Any picture in the data below gets skipped; print all the rest exactly.

Data for this exercise section start

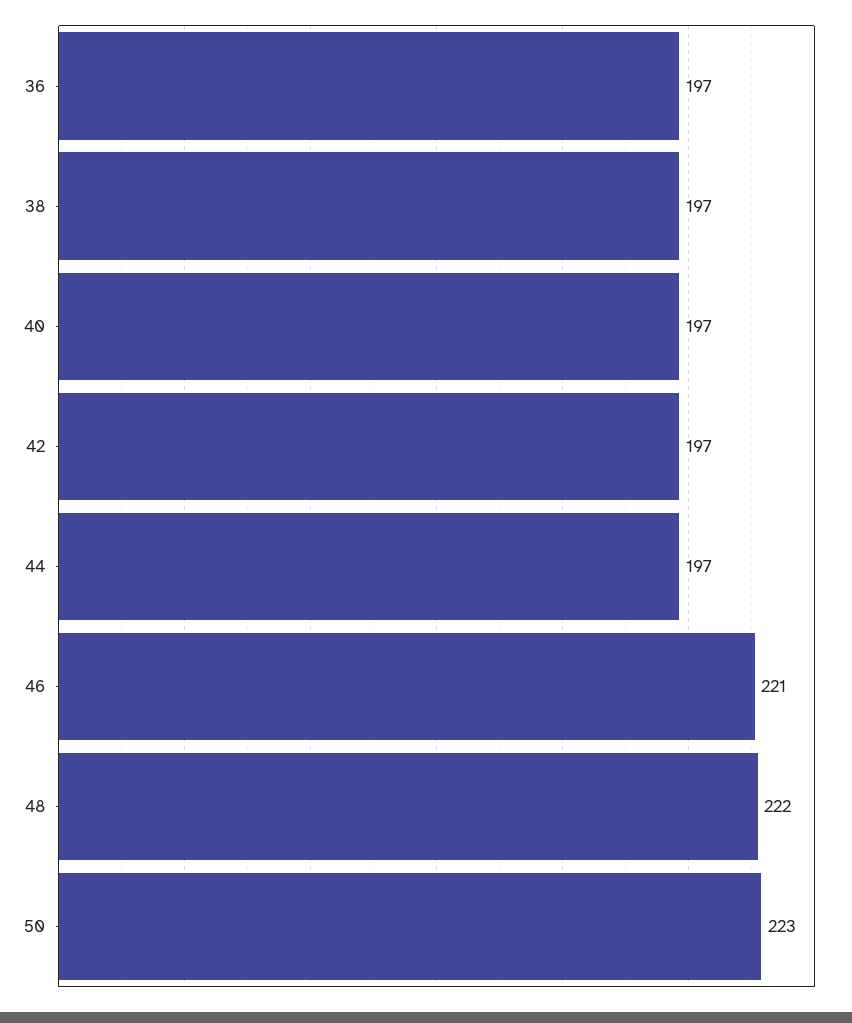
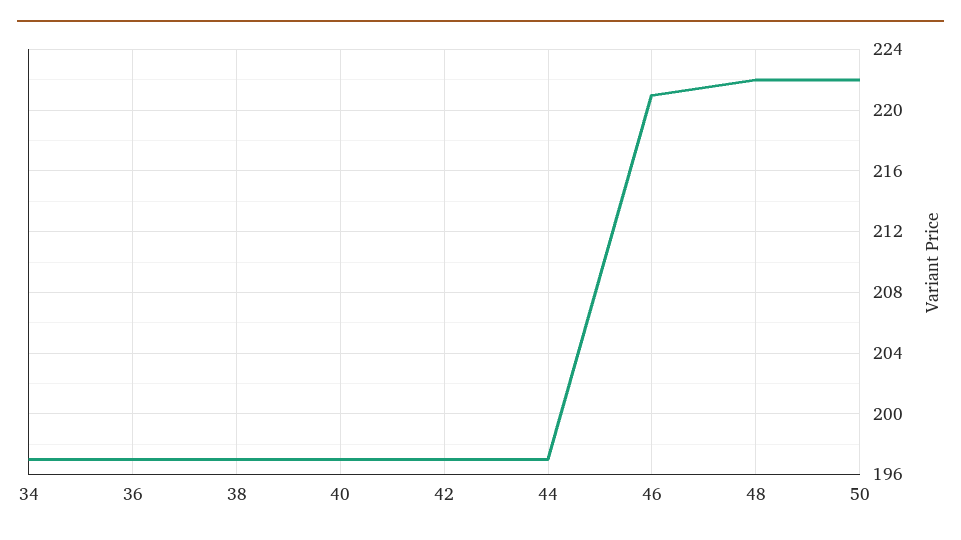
50: 223 -> 222
34: none -> 197

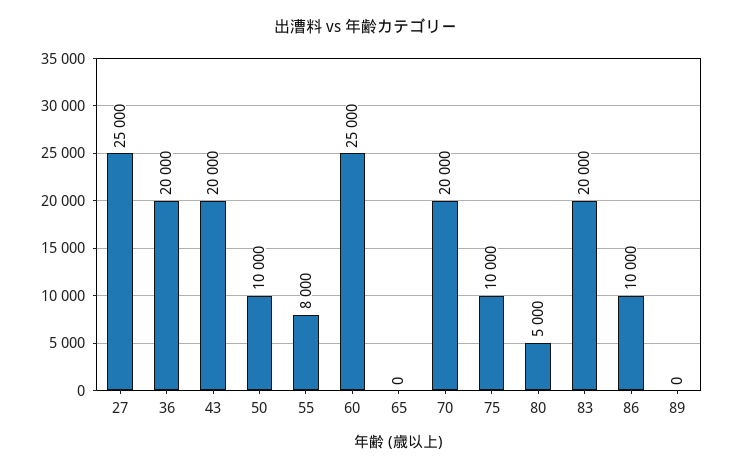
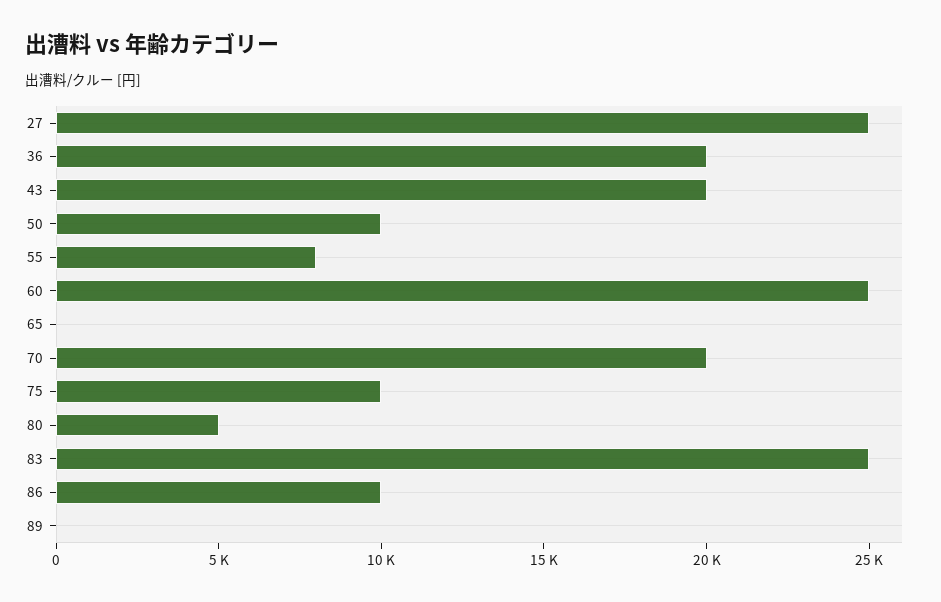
83: 20000 -> 25000

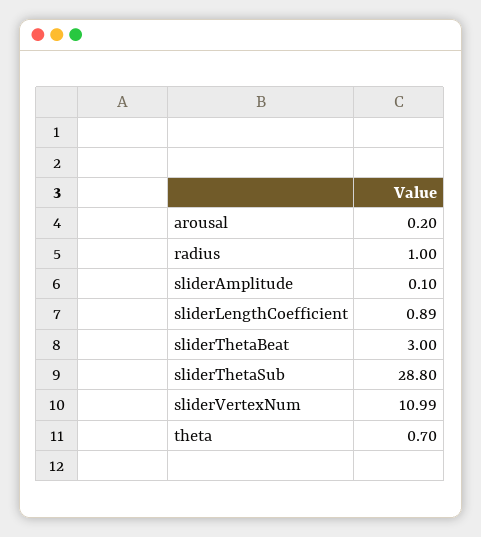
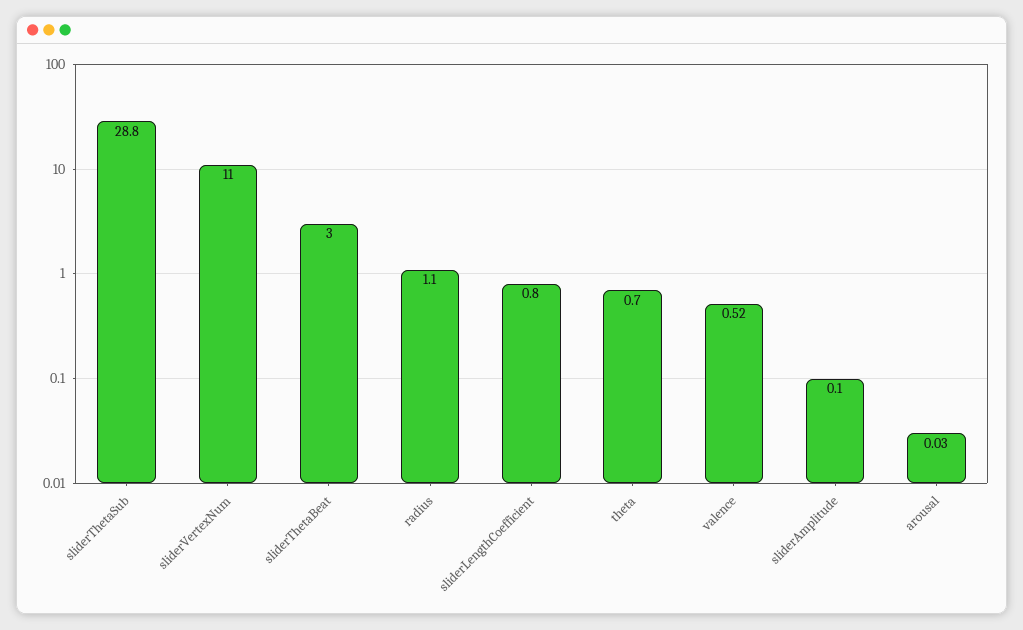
arousal: 0.2 -> 0.03
radius: 1 -> 1.1
sliderLengthCoefficient: 0.89 -> 0.8
sliderVertexNum: 10.99 -> 11
valence: none -> 0.52

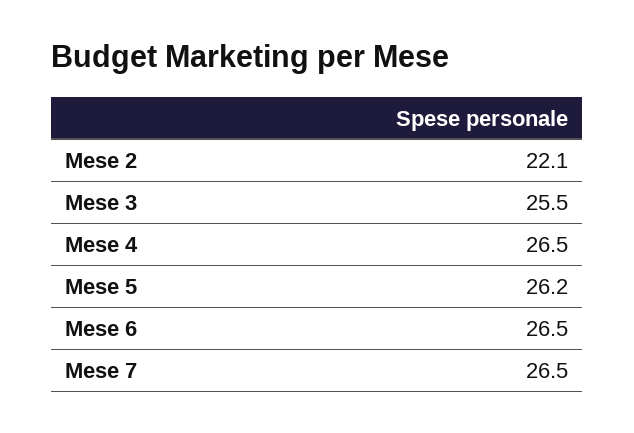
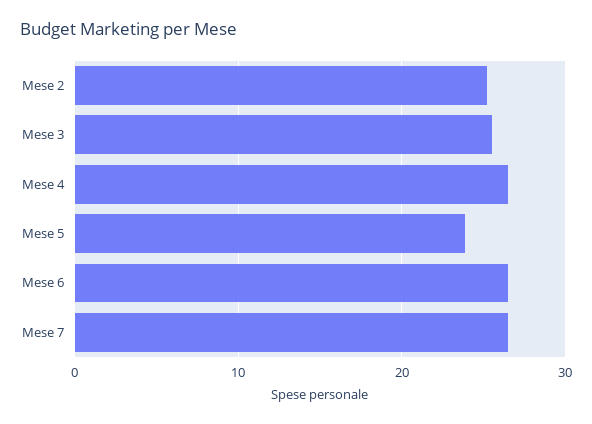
Mese 2: 22.1 -> 25
Mese 5: 26.2 -> 24

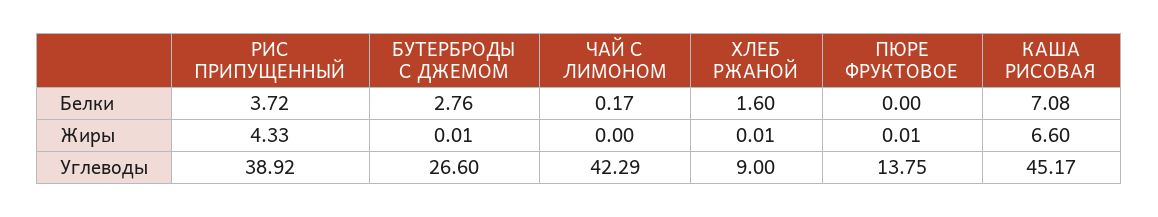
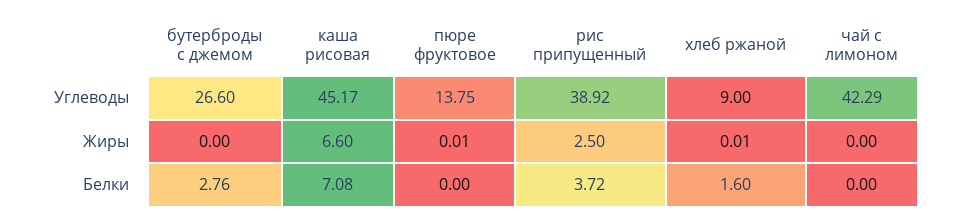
ЧАЙ С ЛИМОНОМ, Белки: 0.17 -> 0
РИС ПРИПУЩЕННЫЙ, Жиры: 4.33 -> 2.5
БУТЕРБРОДЫ С ДЖЕМОМ, Жиры: 0.01 -> 0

Data for this exercise section end

*Exercise answer*
50: 223 -> 222
34: none -> 197

83: 20000 -> 25000

arousal: 0.2 -> 0.03
radius: 1 -> 1.1
sliderLengthCoefficient: 0.89 -> 0.8
sliderVertexNum: 10.99 -> 11
valence: none -> 0.52

Mese 2: 22.1 -> 25
Mese 5: 26.2 -> 24

ЧАЙ С ЛИМОНОМ, Белки: 0.17 -> 0
РИС ПРИПУЩЕННЫЙ, Жиры: 4.33 -> 2.5
БУТЕРБРОДЫ С ДЖЕМОМ, Жиры: 0.01 -> 0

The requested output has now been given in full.